Axel Mertes wrote:Hi!
A few questions about your setup:
Presumeably you use NTFS, right?
Which block size did you use to format your drives and cache?
Yes, NTFS. I use the default 4KB blocks for the drives. I have the cache set to 256kb blocks. Potentially very wasteful, but mostly I read in large sequential files.
Axel Mertes wrote:Default has always been 4 KB most of time for NTFS. However, block size that small force PrimoCache to use a large amount of overhead for indexing the potential source disk and L1/L2 cache itself. As you are dealing mostly with really big data files, small block sizes make simply no sense at all and waste only RAM and overhead. In turn, if your cach is too large, you need to use larger block sizes otherwise PrimoCache may not be able to utlilize it due to RAM constraints. I had that scenario in my setup, and as I have to deal with larger files often too (film & video post production...), we have formatted everything using 64KB blocks. That reduced memory overhead by 64/4 = 16 times...
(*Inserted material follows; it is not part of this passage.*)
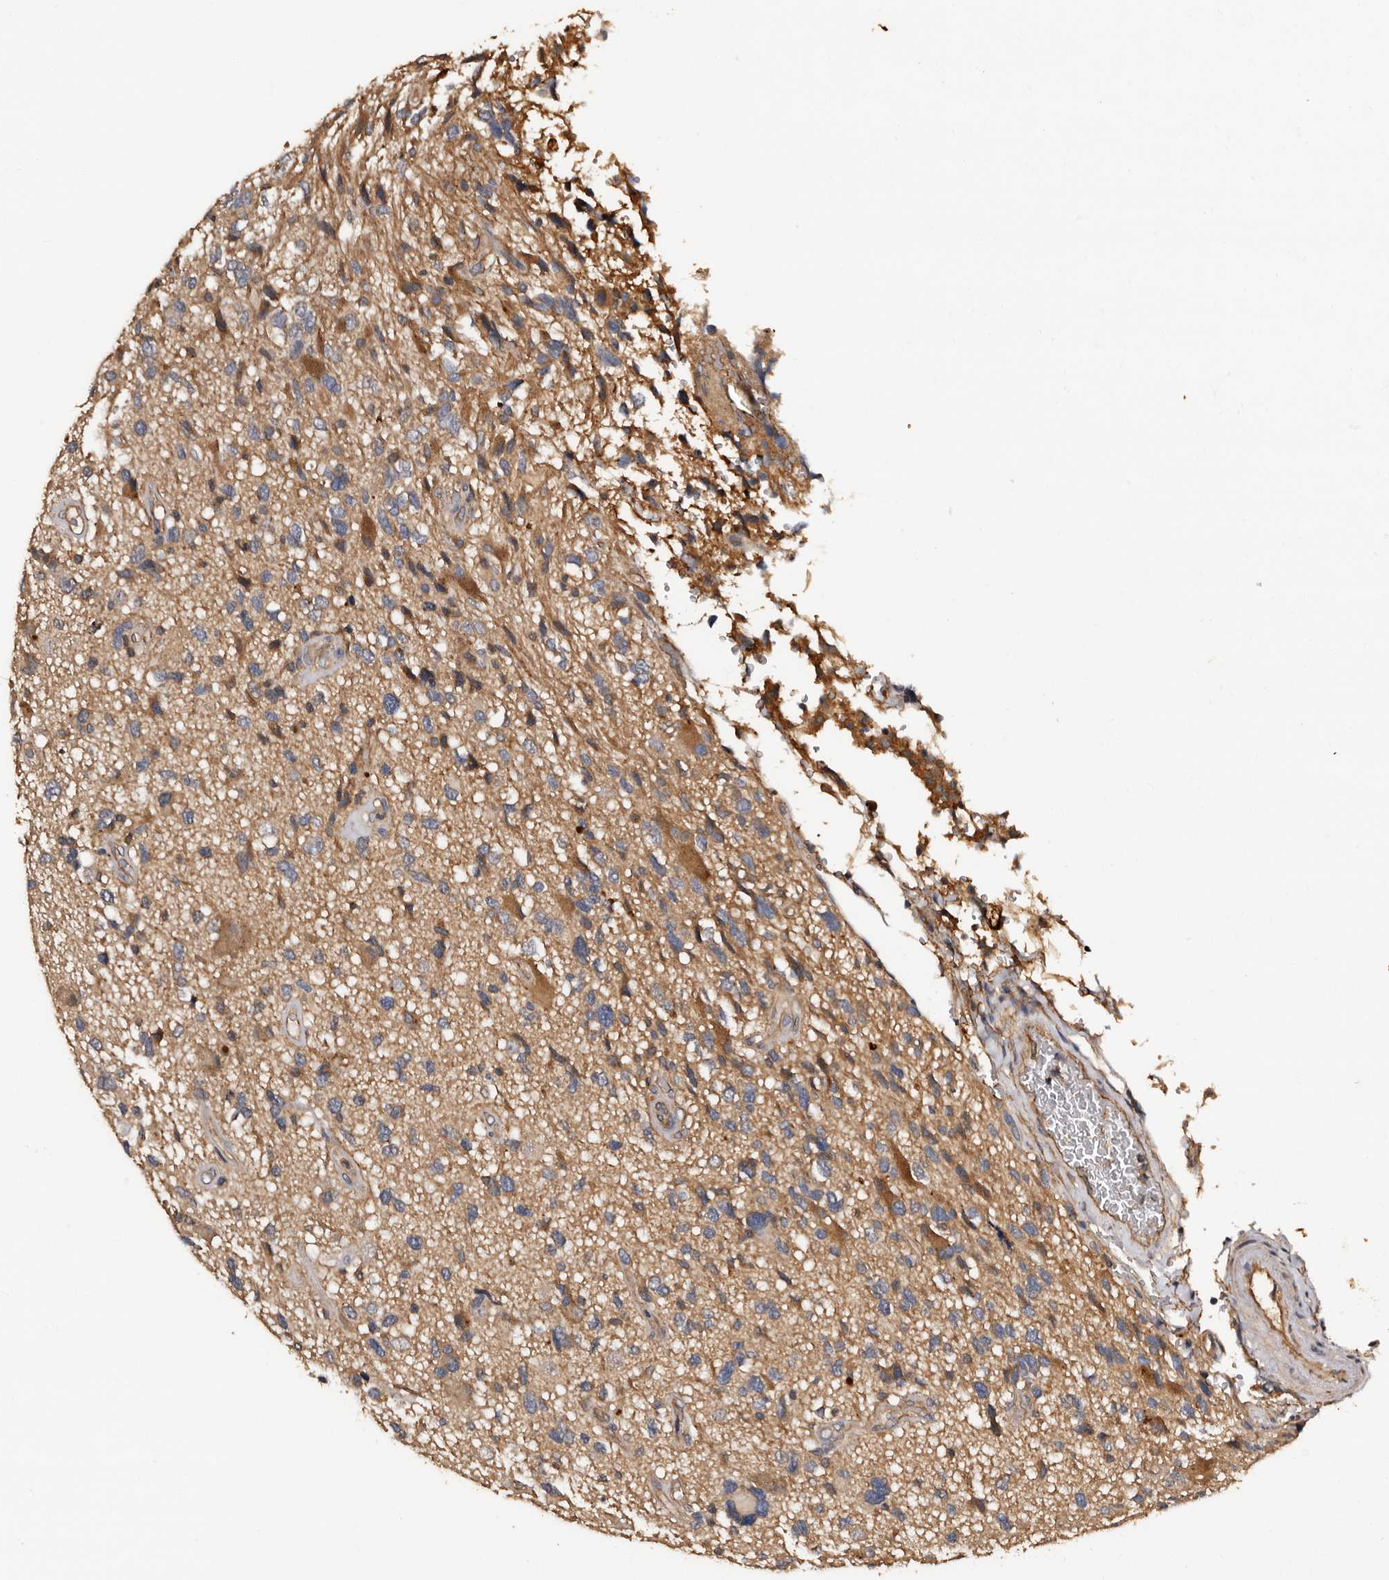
{"staining": {"intensity": "moderate", "quantity": "<25%", "location": "cytoplasmic/membranous"}, "tissue": "glioma", "cell_type": "Tumor cells", "image_type": "cancer", "snomed": [{"axis": "morphology", "description": "Glioma, malignant, High grade"}, {"axis": "topography", "description": "Brain"}], "caption": "Moderate cytoplasmic/membranous protein staining is seen in approximately <25% of tumor cells in malignant high-grade glioma. Using DAB (3,3'-diaminobenzidine) (brown) and hematoxylin (blue) stains, captured at high magnification using brightfield microscopy.", "gene": "ADCK5", "patient": {"sex": "male", "age": 33}}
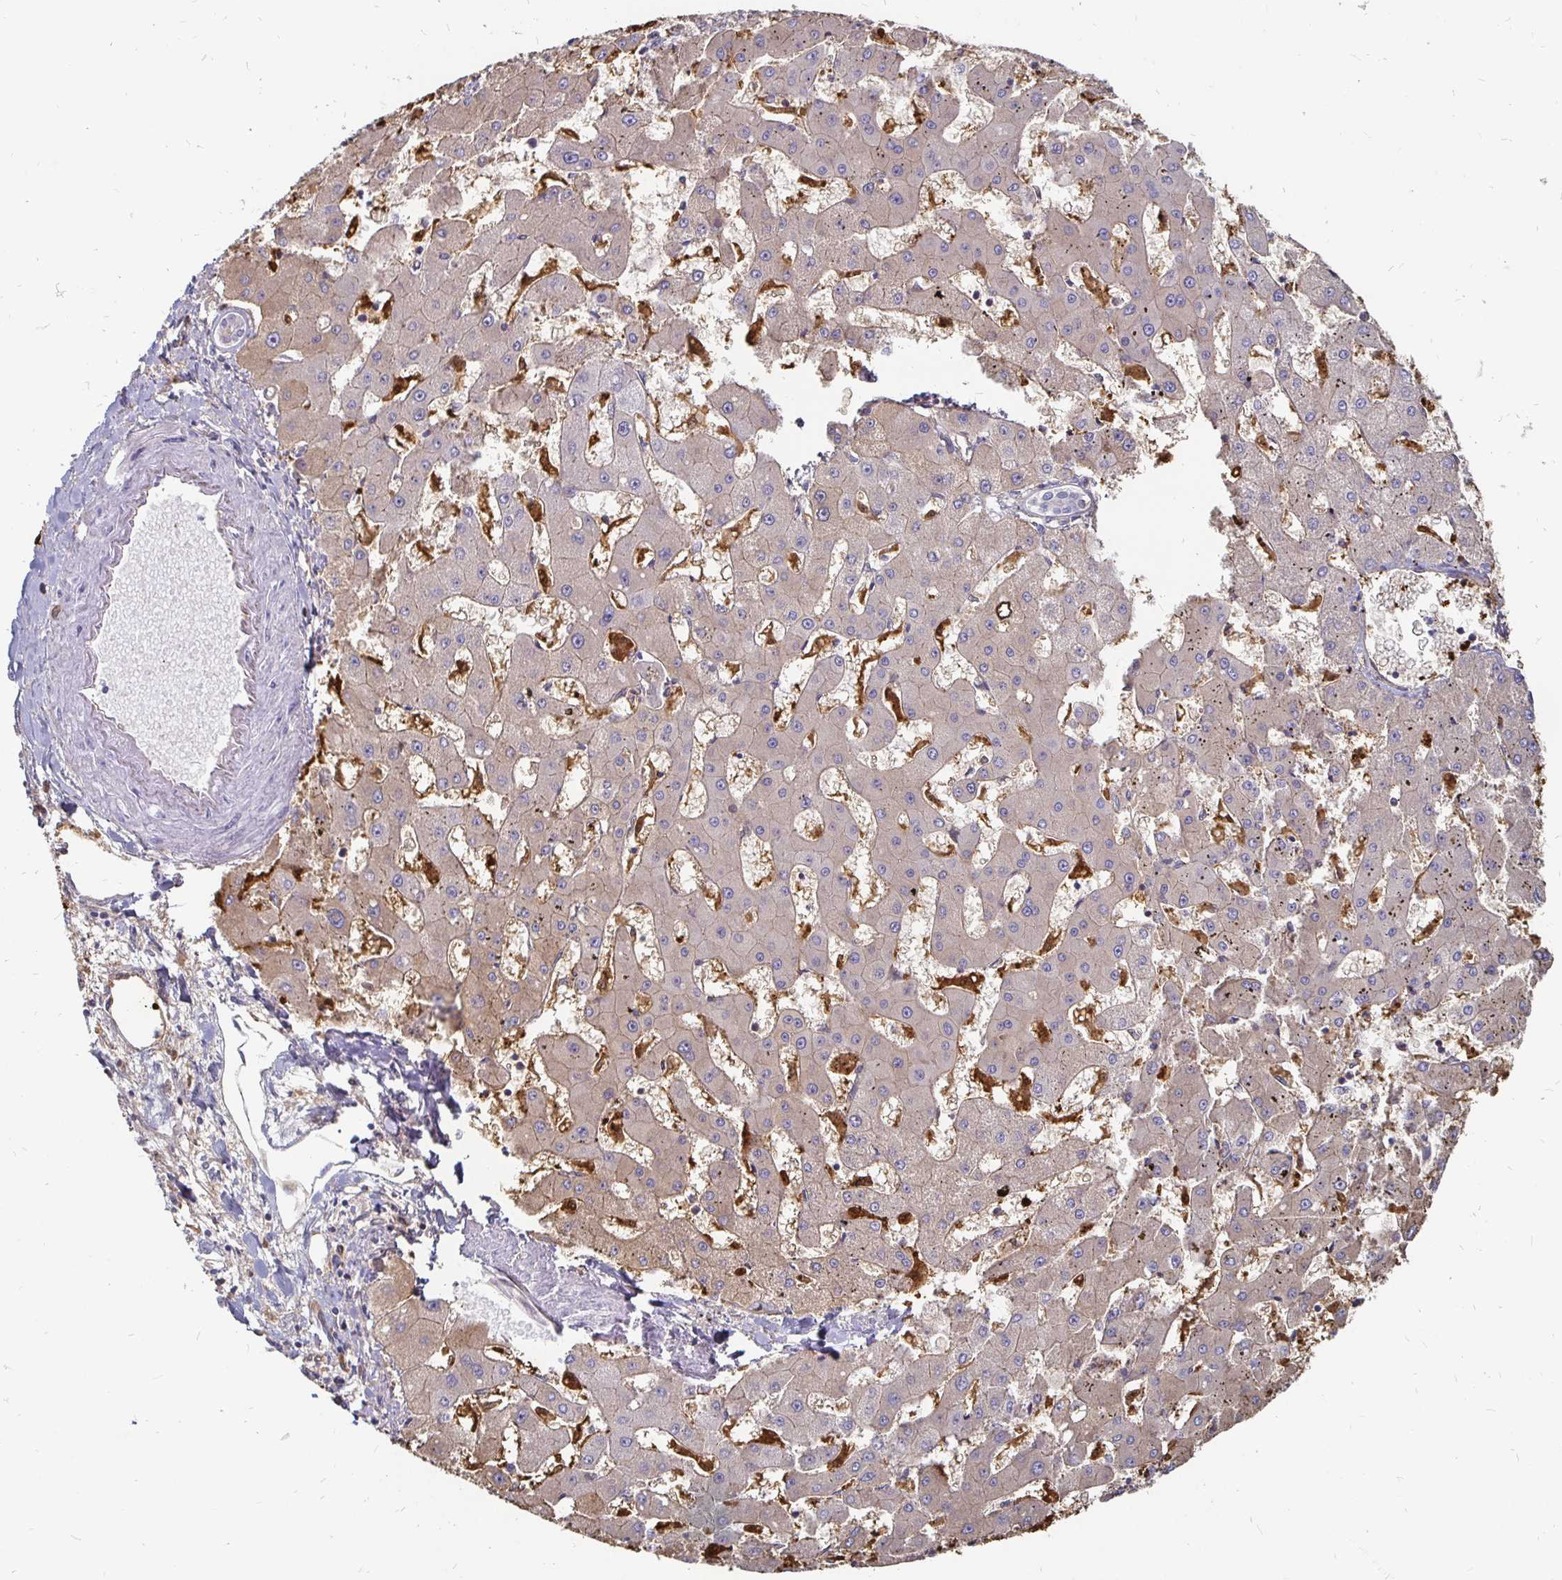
{"staining": {"intensity": "moderate", "quantity": "25%-75%", "location": "cytoplasmic/membranous"}, "tissue": "liver cancer", "cell_type": "Tumor cells", "image_type": "cancer", "snomed": [{"axis": "morphology", "description": "Carcinoma, Hepatocellular, NOS"}, {"axis": "topography", "description": "Liver"}], "caption": "About 25%-75% of tumor cells in liver cancer exhibit moderate cytoplasmic/membranous protein expression as visualized by brown immunohistochemical staining.", "gene": "CCDC85A", "patient": {"sex": "male", "age": 67}}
Thanks for the suggestion, that might indeed be very smart of me to do as well.
Axel Mertes wrote:I currently use a 2044 GByte SSD RAID0 as cache and consider swapping to NVMe RAID0 for higher bandwith reasons. 2044 GByte is the physical maximum cache size PrimoCache 2.x can address. We use only read cache, for security reasons, as a power outtage/crash could leave you with corrupt disks. The cache disk is used to cache several volumes (roughly 150 TByte in total). The cache size is about 1.5 to 2 times the size of the data we touch every day, ie. its very likely the all users will receive data from the cache, or after they first touched it - for the rest of the day and usually in the following days too. Unfortunately fresh written data is not automatically kept in the cache too, so it gets only loaded into cache after a read operation. That should be changed in PrimoCache 3.x and it would be a huge timesaver for us, as about 90% of our writes (rendered image data) will be read immediately afterwards...
I've got write cache setup. Are you saying that it might cause me to loose my newly written data, or an entire volume? I can risk my newly created data, but my entire volume is not something I want to risk losing.
Axel Mertes wrote:I have high hopes that PrimoCache 3 will introduce a lot of often requested features and may be able to even recover a write cache after a crash/reboot/power outtage. In that context it may hopefully be able to re-use a filled/populated SSD/NVMe cache without reloading/repopulating the data. That would make systems a lot faster after a reboot compared to now.
Maybe its worth to look into your block size settings and try optimizing. With the file sizes you have you should always use a large block size. While PrimoCache itself can use up to 512 KByte, NTFS can only be 64 KB max and ReFS is using 64 KB as default. So 64 KB seems to be the sweet spot for now.
Many thanks for the info. I think I will move to 64KB blocks for both the drives and the cache.